Both the Anglo-Japanese alliance (1902-1922) and the postwar U.S.-Japan alliance placed Japan at the heart of a free and open system of international cooperation. Japan has been both an architect and a beneficiary of this system. And for the U.S., the “bookend” positioning of Japan and the U.K., its two most trusted allies, at the eastern and western tips of Eurasia was a strategic factor of crucial importance to global stability in the postwar period.
Now the U.K. will be leaving the EU. Britain’s strategic importance to the U.S. will likely decline as a result. The development comes at a time when U.S. alliances with Israel, Turkey and Saudi Arabia are already under stress.
At first glance, these circumstances would seem to increase Japan’s relative strategic value to the U.S. But Japan should not misinterpret what the development means in essence.

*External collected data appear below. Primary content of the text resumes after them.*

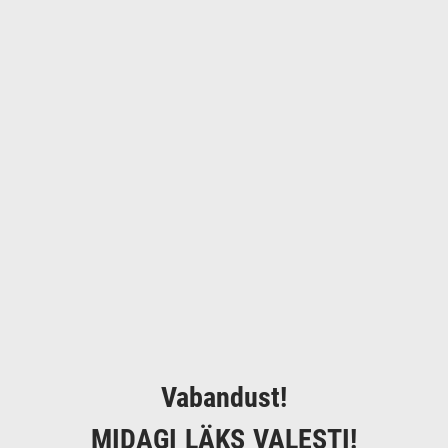
Vabandust!
MIDAGI LÄKS VALESTI!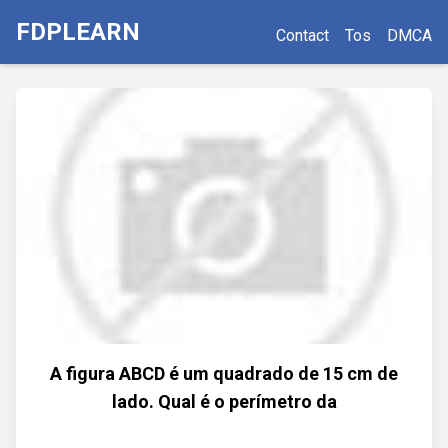
FDPLEARN
Contact
Tos
DMCA
A figura ABCD é um quadrado de 15 cm de
lado. Qual é o perímetro da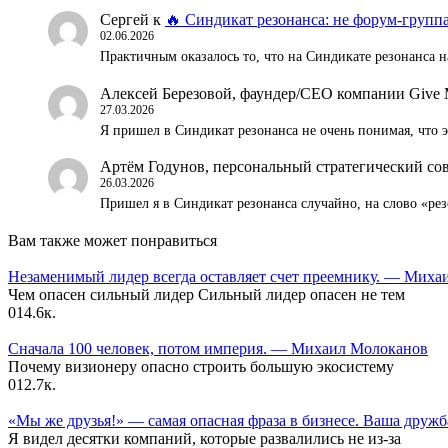
Сергей
к
🔥 Синдикат резонанса: не форум-группа
02.06.2026
Практичным оказалось то, что на Синдикате резонанса н
Алексей Березовой, фаундер/СЕО компании Give 
27.03.2026
Я пришел в Синдикат резонанса не очень понимая, что
Артём Годунов, персональный стратегический со
26.03.2026
Пришел я в Синдикат резонанса случайно, на слово «ре
Вам также может понравиться
Незаменимый лидер всегда оставляет счет преемнику. — Мих
Чем опасен сильный лидер Сильный лидер опасен не тем
0
14.6к.
Сначала 100 человек, потом империя. — Михаил Молоканов
Почему визионеру опасно строить большую экосистему
0
12.7к.
«Мы же друзья!» — самая опасная фраза в бизнесе. Ваша дружб
Я видел десятки компаний, которые развалились не из-за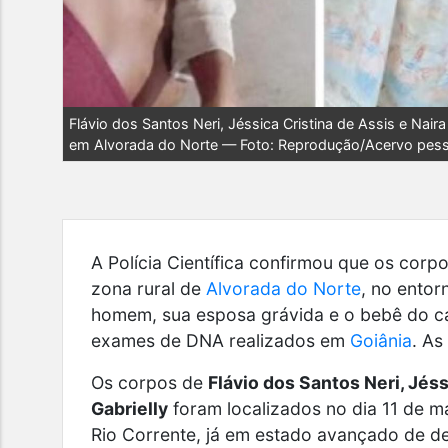
Flávio dos Santos Neri, Jéssica Cristina de Assis e Na
em Alvorada do Norte — Foto: Reprodução/Acervo pessoa
A Polícia Científica confirmou que os co
zona rural de
Alvorada do Norte
, no ento
homem, sua esposa grávida e o bebê do cas
exames de DNA realizados em
Goiânia
. As
Os corpos de
Flávio dos Santos Neri, Jés
Gabrielly
foram localizados no dia 11 de 
Rio Corrente, já em estado avançado de dec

As allies become less deferential to its authority, the U.S. will retaliate by downgrading their strategic importance. This creates a vicious circle, within which Japan’s rising value to the U.S. will prove nothing more than a temporary phenomenon.
Yoichi Funabashi, a former Asahi Shimbun editor-in-chief, is chairman of the Rebuild Japan Initiative Foundation, which has published a new book, “Sengo Hoshu wa Owatta Noka — Jiminto Seiji no Kiki” (The End of Japan’s Moderate Conservatism). This is a translation of his column in the monthly Bungei Shunju.